ADR 0029 — Sealed audit hash-chain (WORM) + admission cross-correlation

  • Status: Accepted (formalized 2026-05-12 with v3.7.0 — Wave 10 + 10-B shipping)
  • Date: 2026-05-11 (locked), 2026-05-12 (formalized)
  • Deciders: TLSStress.Art project
  • Targets: v3.7.0 (sealed chain + cross-correlation); v6.0+ (PCR-hash inclusion via TPM)
  • Patent claim family: claim #20 — sealed audit hash-chain with cross-correlation bridge to admission decisions
  • Umbrella ADR: 0026

Context

Audit logs are the substrate every customer compliance audit relies on. Every prior insider-operator attack pattern includes "and then I edited the audit log": NTP-rewind + replay, delete + gap-conceal, write-then-overwrite via the same root shell that ran the rogue workload. A flat append-only file is a fig leaf — a root shell beats it.

What we need:

  1. Tamper-evident — any post-hoc edit detectable at the next verification pass, ideally without re-reading the entire log
  2. Append-only by construction — not by policy, but by the storage layout: appending costs O(1) and overwriting requires re-deriving every subsequent hash
  3. Cross-correlated with Pod admission decisions so a "rogue pod admitted at 02:14 UTC" lights up the same timestamp in the audit history (forces an attacker who tampers with one to tamper with both)
  4. Survives WORM storage — works on append-only S3, object-lock buckets, immudb, anything that refuses overwrites at the storage layer

Decision

Implement a hash-chain audit log with cross-correlation:

  • Each audit entry contains:
  • Monotonic sequence number
  • UTC timestamp (from a trusted clock proxy, see Wave 10-B)
  • Event payload (admission decision, licence check, DLP event, …)
  • prev_hash = SHA-256 of the previous entry
  • entry_hash = SHA-256 of this entry's serialised contents (canonical encoding from ADR 0027)

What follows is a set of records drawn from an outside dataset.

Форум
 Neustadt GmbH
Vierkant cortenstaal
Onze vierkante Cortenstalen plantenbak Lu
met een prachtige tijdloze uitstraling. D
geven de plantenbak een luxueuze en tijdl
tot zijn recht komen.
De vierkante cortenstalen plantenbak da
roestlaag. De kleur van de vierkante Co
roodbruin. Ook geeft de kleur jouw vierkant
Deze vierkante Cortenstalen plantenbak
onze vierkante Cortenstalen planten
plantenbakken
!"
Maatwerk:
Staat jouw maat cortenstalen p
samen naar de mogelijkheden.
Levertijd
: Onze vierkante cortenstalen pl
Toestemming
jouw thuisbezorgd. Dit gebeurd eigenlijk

  • Verification is O(n) on log length but incremental: a verifier that already trusts entry N only needs entries N+1..M to extend trust to M. Any in-place edit at entry K breaks the chain at K+1.

  • Cross-correlation bridge (Wave 10-B): the K8s admission webhook (pkg/ztp-prem-admission/) writes its decision to its own ring buffer and emits an event into the sealed audit log with the same sequence anchor. The dashboard reader (dashboard/src/lib/ztp-prem/admission-correlate.ts) walks both and surfaces correlation gaps as alerts — not silent reconciliations.

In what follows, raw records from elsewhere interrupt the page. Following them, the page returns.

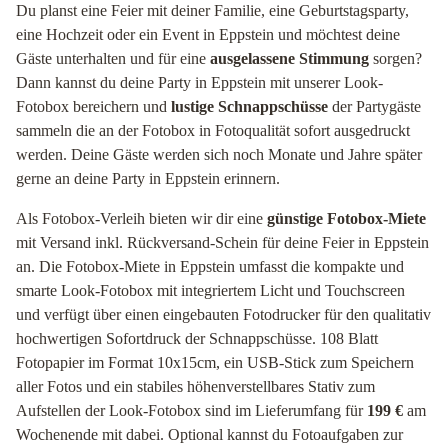
Du planst eine Feier mit deiner Familie, eine Geburtstagsparty,
eine Hochzeit oder ein Event in Eppstein und möchtest deine
Gäste unterhalten und für eine
ausgelassene Stimmung
sorgen?
Dann kannst du deine Party in Eppstein mit unserer Look-
Fotobox bereichern und
lustige Schnappschüsse
der Partygäste
sammeln die an der Fotobox in Fotoqualität sofort ausgedruckt
werden. Deine Gäste werden sich noch Monate und Jahre später
gerne an deine Party in Eppstein erinnern.
Als Fotobox-Verleih bieten wir dir eine
günstige Fotobox-Miete
mit Versand inkl. Rückversand-Schein für deine Feier in Eppstein
an. Die Fotobox-Miete in Eppstein umfasst die kompakte und
smarte Look-Fotobox mit integriertem Licht und Touchscreen
und verfügt über einen eingebauten Fotodrucker für den qualitativ
hochwertigen Sofortdruck der Schnappschüsse. 108 Blatt
Fotopapier im Format 10x15cm, ein USB-Stick zum Speichern
aller Fotos und ein stabiles höhenverstellbares Stativ zum
Aufstellen der Look-Fotobox sind im Lieferumfang für
199 €
am
Wochenende mit dabei. Optional kannst du Fotoaufgaben zur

  • WORM-friendly: the on-disk format is a JSONL stream appended one entry at a time. A delete + re-create pattern fails because (a) S3 object lock refuses overwrite, (b) the chain breaks at the seam.

Consequences

Pros - Tampering one log requires tampering the other in a way that re-canonicalises consistently → cost goes from "minutes of root" to "rewriting both stores with valid chains" - Customer SOC 2 audit gets a verifiable artifact instead of a trust-us README - Forensic post-mortem on a real incident becomes possible (you can prove what did happen and what did not) - Foundation for v6.0+ PCR-hash inclusion (the TPM probe will write a measured-boot anchor into the chain at boot, so rebooting into a doctored kernel detectably breaks the chain)

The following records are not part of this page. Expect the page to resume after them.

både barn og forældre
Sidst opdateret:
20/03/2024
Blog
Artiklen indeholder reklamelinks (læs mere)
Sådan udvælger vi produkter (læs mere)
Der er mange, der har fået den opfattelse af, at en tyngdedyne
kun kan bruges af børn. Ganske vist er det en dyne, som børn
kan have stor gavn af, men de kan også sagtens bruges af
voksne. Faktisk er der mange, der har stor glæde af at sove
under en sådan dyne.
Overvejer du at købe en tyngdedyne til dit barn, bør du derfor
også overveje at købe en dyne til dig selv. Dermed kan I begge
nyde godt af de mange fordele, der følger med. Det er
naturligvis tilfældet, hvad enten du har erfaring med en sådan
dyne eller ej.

Cons - Verification cost grows linearly with log length — at ~1M entries/day this matters for retention >90d; we plan periodic signed checkpoints in v6.0+ - Cross-correlation gap alerts are noisy if NTP is unreliable — Wave 10-B mitigates with a 30s tolerance window - Append-only means accidental sensitive data can't be redacted — the DLP pre-filter (ADR 0032) has to catch it before the write, not after

Reversibility: medium. The on-disk format can be migrated by shipping a converter + a chain-rebase migration. Cross-correlation semantics could in theory be loosened, but doing so reduces the patent claim and the customer-visible promise.


Last verified against shipping code: v3.7.0 (2026-05-12).